In this post we visit some technical details centered around Langevin Dynamics in the context of stochastic Bayesian learning, assuming minimal background on conventional calculus and Brownian motion. Starting with quadratic variation, we gradually show how Ito’s Lemma and Fokker-Planck equation can be derived. Using Fokker-Planck equation, it is revealed that an Langevian dynamic can be used as a MCMC method to generate samples from an un-normalized distribution. Lastly, stochastic gradient Langevin dynamics method is discussed.

The following materials are taken as references:

For Brownian motion $$B_t$$, we know that $$B\left(\frac{i+1}{N}T\right) - B\left(\frac{i}{N}T\right)$$ for different index $$i$$ are i.i.d. with distribution $$\mathcal{N}\left(0, \frac{T}{N}\right)$$. The following holds by strong law of large numbers.

\begin{align*} \lim_{N\to\infty}\sum_{i=1}^N \left(B\left(\frac{i+1}{N}T\right) - B\left(\frac{i}{N}T\right)\right)^2&=T \text{ a.s.} \\ \end{align*}

The above can be written in differential form as

\begin{align*} \int (dB)^2 &= \int dt\\ (dB)^2 &= dt\\ \end{align*}

which is known as quadratic variation. This means that the second order term of Taylor expansion involving $$B_t$$ scales as $$O(t)$$ instead of $$o(t)$$, the implication of which is detailed in Ito’s Lemma below.

## Ito’s Lemma

Suppose we want to compute $$f(B_t)$$ for some smooth function $$f$$. By Taylor expansion, the infinitesimal difference can be expressed as

\begin{align*} f(B_{t+\Delta t}) - f(B_t) &= f'(B_t) (B_{t+\Delta t} - B_t) + \frac{f''(B_t)}{2}\left(B_{t+\Delta t}-B_t\right)^2 \\ \text{(differential form) } df &= f'(B_t) dB_t + \frac{f''(B_t)}{2}\left(dB_t\right)^2 \\ \text{(quadratic variation) } df &= f'(B_t) dB_t + \frac{f''(B_t)}{2} dt\\ \frac{df}{dt} &= f'(B_t) \frac{dB_t}{dt} \color{red}{+ \frac{f''(B_t)}{2}} \end{align*}

The above equation is a naive version of Ito’s Lemma, the basis of Ito’s calculus. Note how it differs from conventional calculus by having the second term in red, as a direct consequence of quadratic variation.

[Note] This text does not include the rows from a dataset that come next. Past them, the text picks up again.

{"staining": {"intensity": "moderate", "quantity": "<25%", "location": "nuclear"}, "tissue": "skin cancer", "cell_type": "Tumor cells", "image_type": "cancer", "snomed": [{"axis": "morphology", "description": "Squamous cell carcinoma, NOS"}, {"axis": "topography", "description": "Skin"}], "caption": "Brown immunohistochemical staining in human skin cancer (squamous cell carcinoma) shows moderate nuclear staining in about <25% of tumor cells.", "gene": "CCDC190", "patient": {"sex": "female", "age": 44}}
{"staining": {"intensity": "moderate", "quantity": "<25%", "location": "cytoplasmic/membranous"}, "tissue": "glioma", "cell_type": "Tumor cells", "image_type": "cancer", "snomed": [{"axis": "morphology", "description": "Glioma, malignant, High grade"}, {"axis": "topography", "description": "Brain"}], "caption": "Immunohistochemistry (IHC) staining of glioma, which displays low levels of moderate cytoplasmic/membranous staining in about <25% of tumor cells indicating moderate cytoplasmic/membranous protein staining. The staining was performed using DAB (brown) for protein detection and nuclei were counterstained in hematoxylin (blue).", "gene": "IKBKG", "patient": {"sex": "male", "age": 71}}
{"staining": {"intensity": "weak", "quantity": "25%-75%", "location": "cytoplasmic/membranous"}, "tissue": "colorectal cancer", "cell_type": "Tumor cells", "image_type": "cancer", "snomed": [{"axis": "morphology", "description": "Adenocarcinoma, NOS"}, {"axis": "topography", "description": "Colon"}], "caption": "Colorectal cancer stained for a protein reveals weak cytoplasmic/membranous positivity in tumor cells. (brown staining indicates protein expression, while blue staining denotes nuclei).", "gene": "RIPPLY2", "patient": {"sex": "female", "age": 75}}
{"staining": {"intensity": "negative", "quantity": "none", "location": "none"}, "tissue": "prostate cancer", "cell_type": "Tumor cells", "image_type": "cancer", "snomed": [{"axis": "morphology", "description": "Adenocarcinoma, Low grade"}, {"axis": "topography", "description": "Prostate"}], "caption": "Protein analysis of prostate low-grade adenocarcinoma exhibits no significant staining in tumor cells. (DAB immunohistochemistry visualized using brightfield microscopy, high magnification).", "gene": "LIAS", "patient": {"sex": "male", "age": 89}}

Let us now look at a more advanced version of Ito’s Lemma, with the goal of obtaining the differential form of $$f(x_t, t)$$ where $$x_t$$ is a stochastic process defined with the following stochastic differential equation

\begin{align*} dx_t = \mu(x_t)dt + \sigma dB_t \end{align*}

Similarly as before, let’s apply Taylor expansion on the infinitesimal difference of $$f$$

\begin{align*} f(x+\Delta x, t+\Delta t) - f(x, t) &= \frac{\partial f}{\partial t} \Delta t + \frac{\partial f}{\partial x} \Delta x + \frac{1}{2}\left[ \frac{\partial^2 f}{\partial t^2}\Delta t^2 + 2\frac{\partial^2 f}{\partial t \partial x} \Delta t \Delta x + \frac{\partial^2 f}{\partial x^2}(\Delta x)^2 \right] \\ \text{(differential form) } d f &= \frac{\partial f}{\partial t}dt + \frac{\partial f}{\partial x} dx_t +\frac{1}{2}\left[ o(dt) + o(dt) + \frac{\partial^2 f}{\partial x^2}(dx_t)^2 \right] \\ \text{(substitute dx_t) } d f &= \frac{\partial f}{\partial t}dt + \frac{\partial f}{\partial x} (\mu(x_t)dt +\sigma dB_t) +\frac{1}{2} \frac{\partial^2 f}{\partial x^2}(\mu(x_t)^2(dt)^2 + 2\mu(x_t)\sigma dt dB_t + \sigma^2 (dB_t)^2) \\ \text{(quadratic variation) } d f &= \left(\frac{\partial f}{\partial t} + \mu(x_t)\frac{\partial f}{\partial x} + \color{red}{\frac{1}{2}\sigma^2\frac{\partial^2 f}{\partial x^2}}\right)dt + \sigma\frac{\partial f}{\partial x} dB_t \end{align*}

Again, the red term highlights the difference to conventional calculus. In the special when $$f$$ is not a function of $$t$$, the above can be reduced to

\begin{align*} d f &= \left(\mu(x_t)f'(x) + \color{red}{\frac{1}{2}\sigma^2 f''(x)}\right)dt + \sigma f'(x) dB_t, \end{align*}

which is used in the derivation of Fokker-Planck equation in the next section.

## Fokker-Planck equation

For a stochastic process $$x$$ that is defined as $$dx_t = \mu(x_t) dt + \sigma dB_t$$, we are interested in how the distribution $$p_t$$ of $$x_t$$ evolves over time. For an arbitrary smooth function $$f$$, the following holds

\begin{align*} \frac{d}{dt}\mathbb{E}\left[f(x_t)\right] = \left\{ \begin{array}{ll} \int f(x) \frac{d}{dt}p_t(x) dx & \text{ f(x) viewed as a function of x sampled from p_t} \\ \mathbb{E}\left[\frac{d}{dt}f(x_t)\right] & \text{ f(x_t) viewed as a function of stochastic process x_t}\\ \end{array} \right. \end{align*}

The second expression can be evaluated with Ito’s Lemma.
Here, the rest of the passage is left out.